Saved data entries
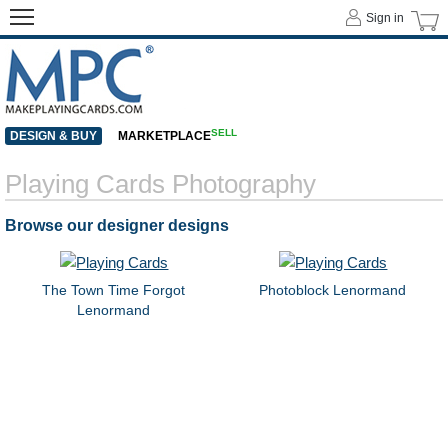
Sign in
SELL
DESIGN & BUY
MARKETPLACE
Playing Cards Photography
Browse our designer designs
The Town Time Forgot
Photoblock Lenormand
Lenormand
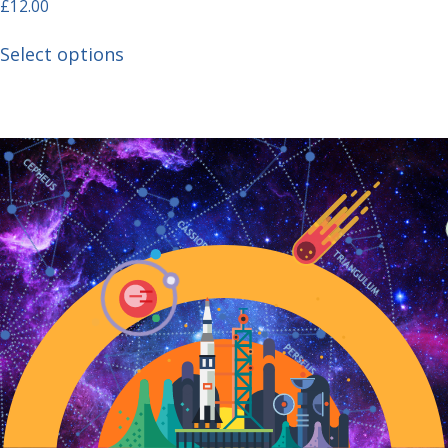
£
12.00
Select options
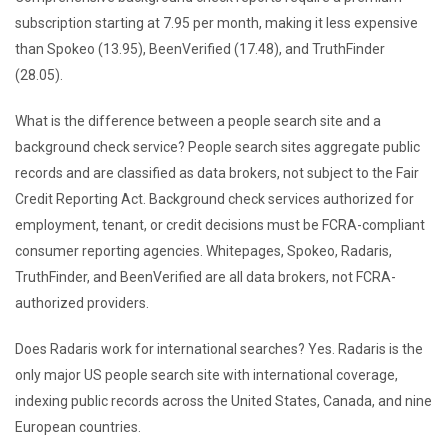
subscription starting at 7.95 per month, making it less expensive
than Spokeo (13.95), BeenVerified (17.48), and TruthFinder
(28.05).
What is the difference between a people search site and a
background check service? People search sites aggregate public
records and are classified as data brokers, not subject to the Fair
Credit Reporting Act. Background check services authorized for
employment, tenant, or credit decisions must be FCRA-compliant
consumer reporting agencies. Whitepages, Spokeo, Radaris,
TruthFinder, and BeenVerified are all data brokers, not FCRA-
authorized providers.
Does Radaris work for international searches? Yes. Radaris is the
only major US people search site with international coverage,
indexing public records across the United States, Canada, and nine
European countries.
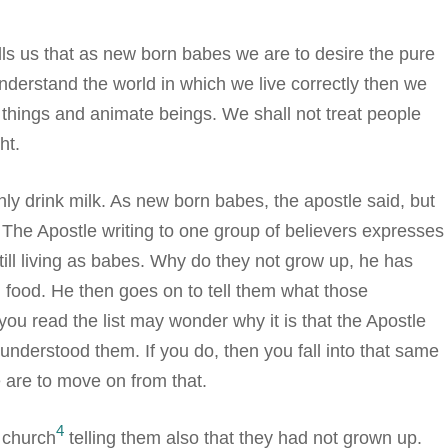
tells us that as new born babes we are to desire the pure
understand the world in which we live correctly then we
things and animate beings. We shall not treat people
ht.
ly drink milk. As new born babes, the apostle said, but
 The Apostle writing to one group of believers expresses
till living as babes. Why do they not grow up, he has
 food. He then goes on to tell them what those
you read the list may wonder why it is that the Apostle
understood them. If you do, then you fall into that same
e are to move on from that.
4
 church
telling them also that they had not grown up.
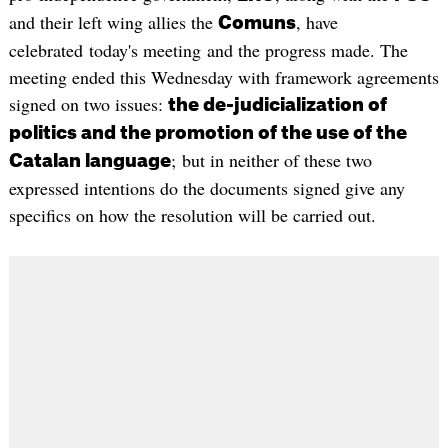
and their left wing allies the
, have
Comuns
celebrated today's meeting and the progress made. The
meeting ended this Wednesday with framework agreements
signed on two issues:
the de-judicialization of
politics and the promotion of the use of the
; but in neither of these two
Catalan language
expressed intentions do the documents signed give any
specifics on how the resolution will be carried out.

» **About this task**
Wherever "them" turns up in the records, copy the whole line.

» **Answer box**
 food. He then goes on to tell them what those
understood them. If you do, then you fall into that same
telling them also that they had not grown up.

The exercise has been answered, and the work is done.